Here I'll post my notes on SIESTA compilation on AMD Opteron machine using Portland compiler (pgf90/pgf95). However, you may also make use of them while doing your compilation with other compiler/architecture. I do not guarantee anything just that everything written below worked for me. However, this doesn't mean that it will work for you. More, if after following my instructions you hard disk will somehow get formatted, dont blame me - your using my advices at your own risk. I also have unfinished version of similarly notes of SIESTA compilation on Intel machine with ifort (an extended version of ones by Sebastien Le Roux) but I still don't have time to finish and publish them. If I do, I'll post the link here also. No instructions on compiling Mpich are given because I assume you're using cluster which has mpich already installed. If this is not the case, I refer you to
.
What is needed to compile parallel SIESTA?
SIESTA distribution
Compartible Fortran and C compilers (Intel ifort and icc for intel machine, pgf95/pgcc for AMD etc)

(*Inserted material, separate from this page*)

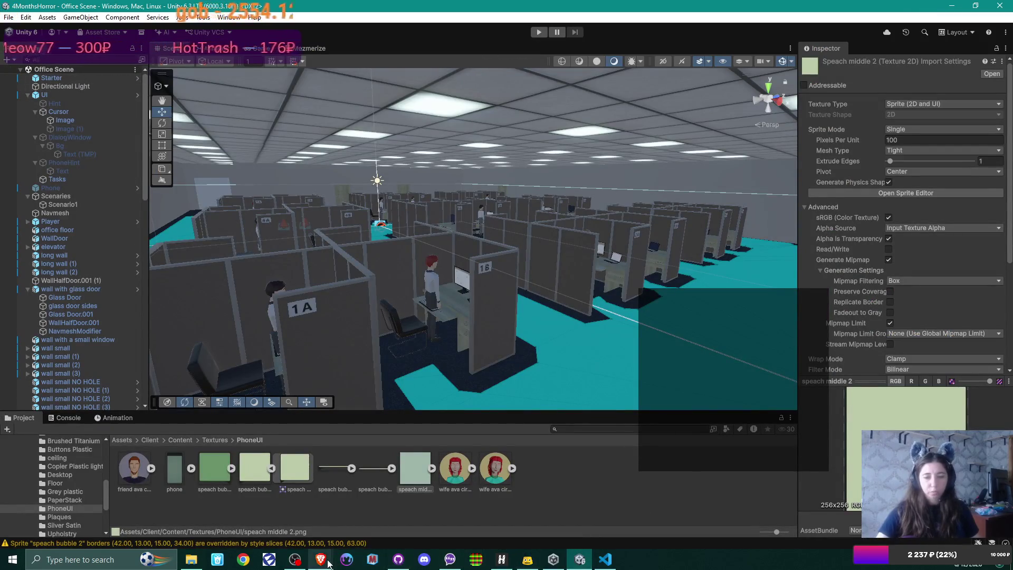
pyautogui.moveTo(327, 563)
pyautogui.click(360, 512)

MPI (Open MPI/ MPICH/LAM etc) – compiled with the same compiler which will be used for SIESTA compilation. Actually, it is already installed on clusters and supercomputers, so you'd check available MPI and the supporting compilers. If mpich2 and mpich are available, I'd rather recommend using mpich instead of mpich2 – I remember having some problems with the latter.
BLAS nad LAPACK – can be downloaded from netlib.org or (which is better) use ACML or Intel MKL instead. Also you may try Goto BLAS but I haven't manage to compile SIESTA with GOTO.
BLACS - should be compiled from scratch with the same options and the same compiler as SIESTA.
SCALAPACK – should be compiled from scratch after compilation of LAPACK/BLAS and BLACS.
Examples below will actually be related to Opteron Machine with Portland compiler (accessible as pgf95 for Fortran and pgcc for C), but the idea could be transferred to another compilers and architectures.
Option 1. Compiling BLAS and LAPACK from scratch
This works almost everywhere, but less efficient than using specific libraries optimized for specific processors (like ACML, Intel MKL or so). This option is described also in Sebastién Le Roux's HOW-TO, but for Intel machine. I repeat almost the same but for AMD machine which makes almost no difference. Also some things from Sebastién's HOWTO didn't work for me, so I'll mention them also.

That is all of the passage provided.